Reproduce the Places quickstart lesson word for word from "By the end of" up to and including "households and workplaces.".

## Quoted passage
_ _ _ _ _ _ _
Quickstart Guide Part 5: Places¶
In Part 4, you explored some of the properties that are defined for the agents in the Epistemix synthetic population. The synthetic population also includes a set of realistic geographic places that define the environment in which agents interact. In this lesson, you will explore a simple model that has agents report where they live and work. You will then visualize these places on a map using the folium Python package.
By the end of this lesson, you will be able to: 1. Describe some of the different types of places are included in the Epistemix synthetic population. 2. Make use of agents' membership in a particular place to access properties of that place. 3. Use the latitude and longitude functions in the FRED modeling language to extract the geolocations of households, workplaces, and other places. 4. Use the folium Python package to make an interactive map of agent households and workplaces.
_ _ _ _ _ _ _
## Supplied data
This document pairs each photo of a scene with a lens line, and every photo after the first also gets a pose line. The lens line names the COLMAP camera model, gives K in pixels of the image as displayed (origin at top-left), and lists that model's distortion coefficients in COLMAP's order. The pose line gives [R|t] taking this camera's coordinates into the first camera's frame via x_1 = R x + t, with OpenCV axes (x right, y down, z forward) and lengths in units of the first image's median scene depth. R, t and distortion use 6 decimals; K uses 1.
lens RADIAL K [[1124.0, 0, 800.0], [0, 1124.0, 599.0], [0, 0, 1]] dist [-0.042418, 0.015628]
_ _ _ _ _ _ _
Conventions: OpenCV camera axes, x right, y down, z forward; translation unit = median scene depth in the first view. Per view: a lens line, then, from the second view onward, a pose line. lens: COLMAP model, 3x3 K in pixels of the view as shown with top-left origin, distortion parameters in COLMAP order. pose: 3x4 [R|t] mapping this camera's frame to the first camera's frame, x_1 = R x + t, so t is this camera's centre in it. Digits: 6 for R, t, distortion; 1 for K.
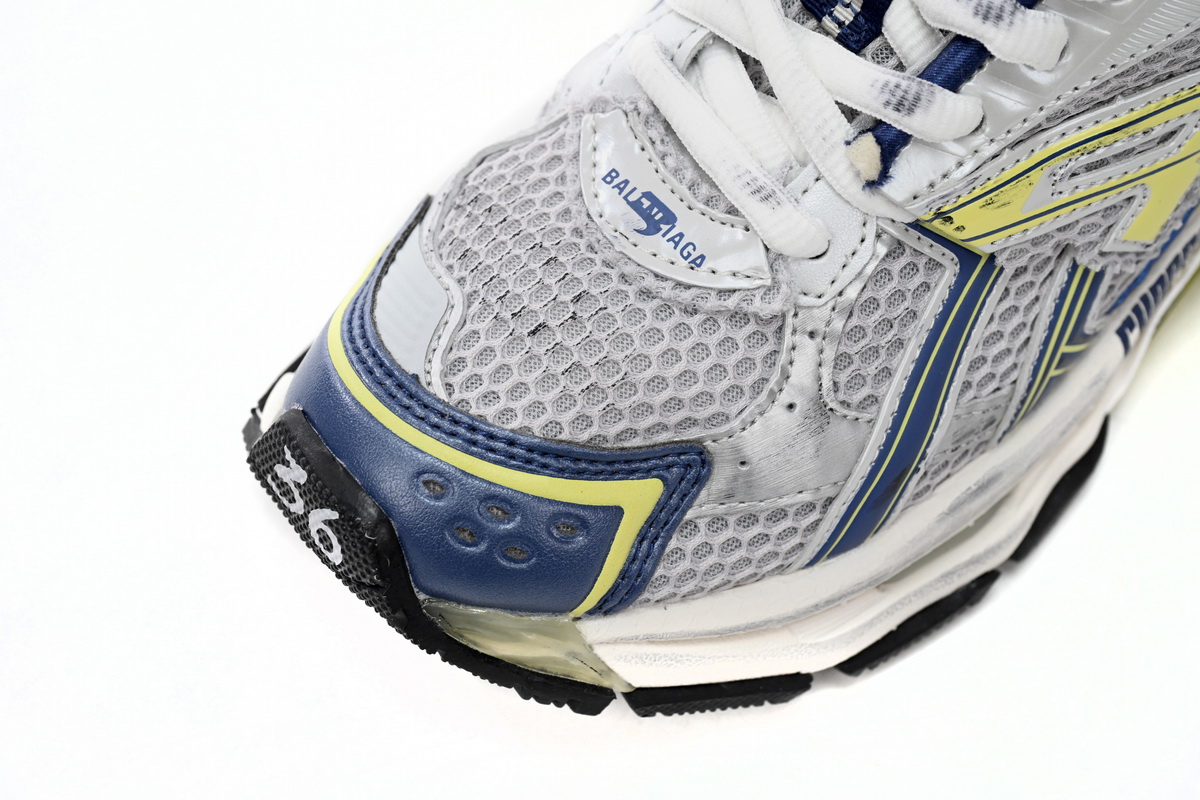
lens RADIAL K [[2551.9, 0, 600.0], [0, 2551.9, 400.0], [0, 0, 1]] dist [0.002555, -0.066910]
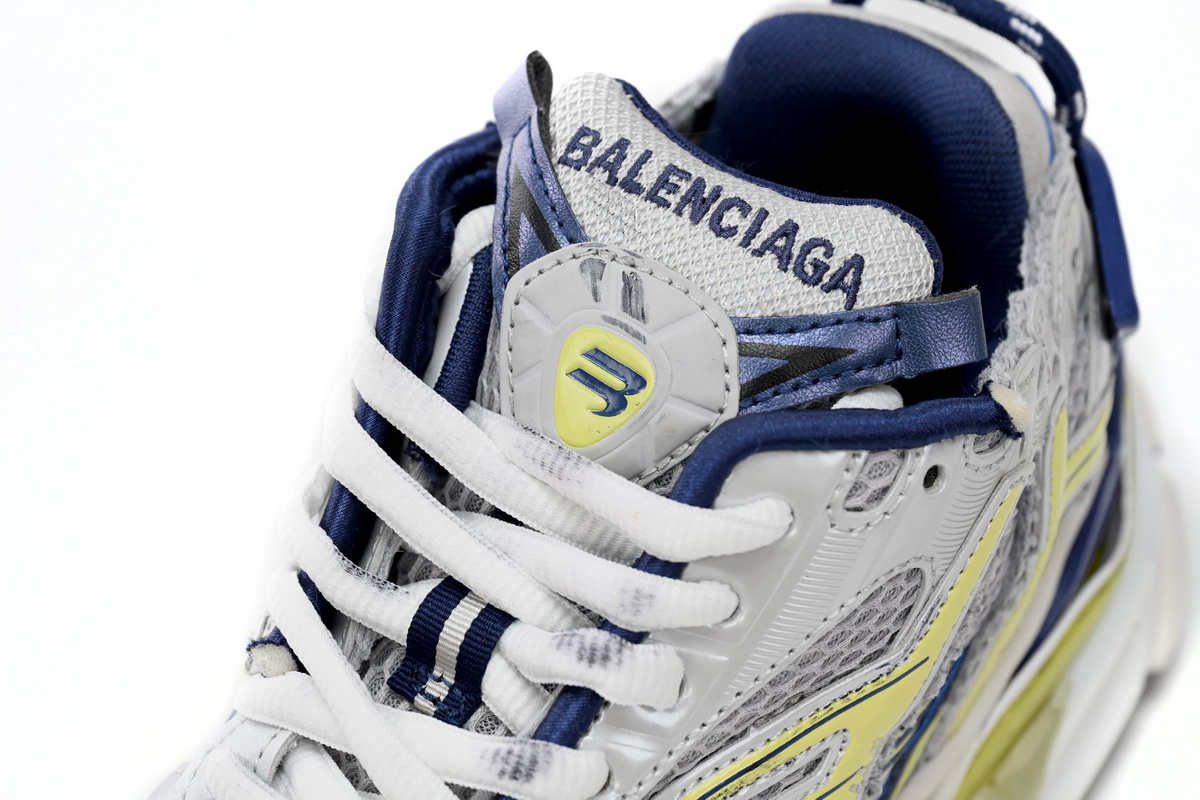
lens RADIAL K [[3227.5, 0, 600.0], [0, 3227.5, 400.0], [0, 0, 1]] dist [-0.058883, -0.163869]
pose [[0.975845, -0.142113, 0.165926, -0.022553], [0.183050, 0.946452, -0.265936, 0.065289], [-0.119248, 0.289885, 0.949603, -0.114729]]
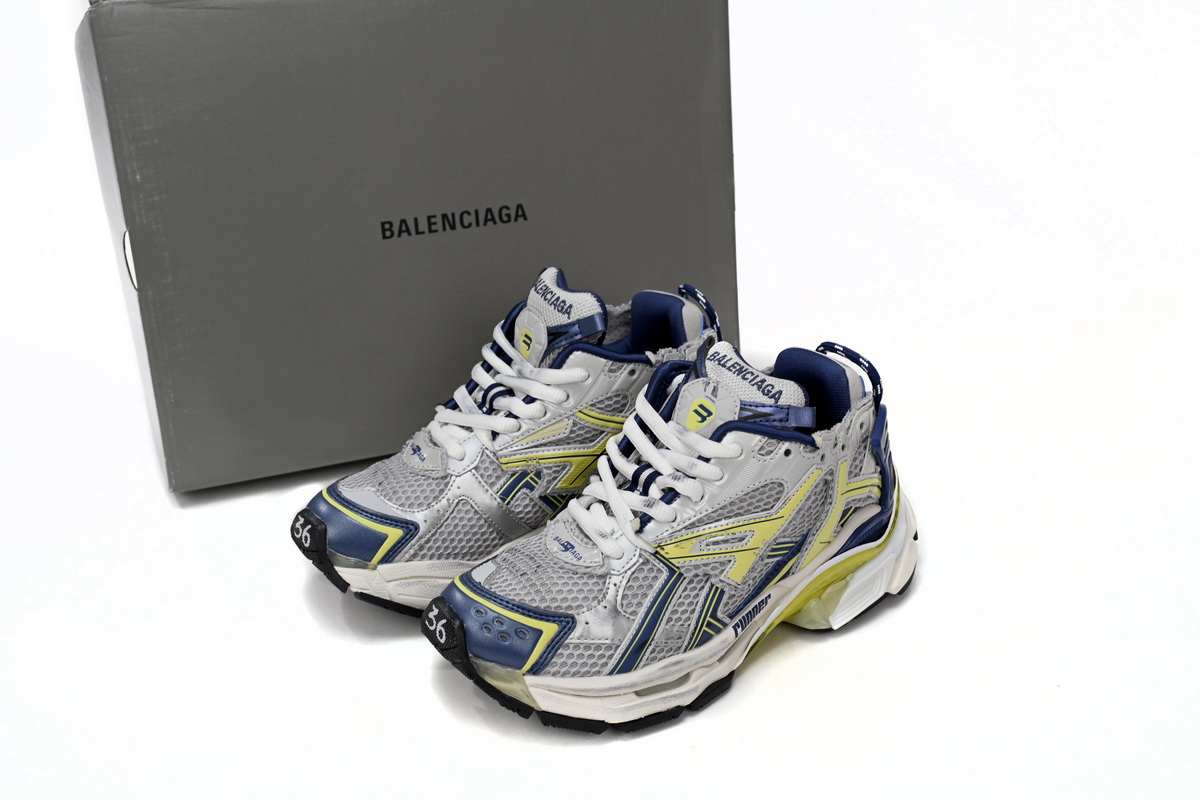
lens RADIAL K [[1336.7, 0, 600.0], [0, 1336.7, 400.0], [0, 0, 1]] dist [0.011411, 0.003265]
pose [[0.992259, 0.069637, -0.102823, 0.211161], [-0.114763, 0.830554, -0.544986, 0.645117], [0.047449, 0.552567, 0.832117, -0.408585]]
_ _ _ _ _ _ _
## Response to this exercise
By the end of this lesson, you will be able to: 1. Describe some of the different types of places are included in the Epistemix synthetic population. 2. Make use of agents' membership in a particular place to access properties of that place. 3. Use the latitude and longitude functions in the FRED modeling language to extract the geolocations of households, workplaces, and other places. 4. Use the folium Python package to make an interactive map of agent households and workplaces.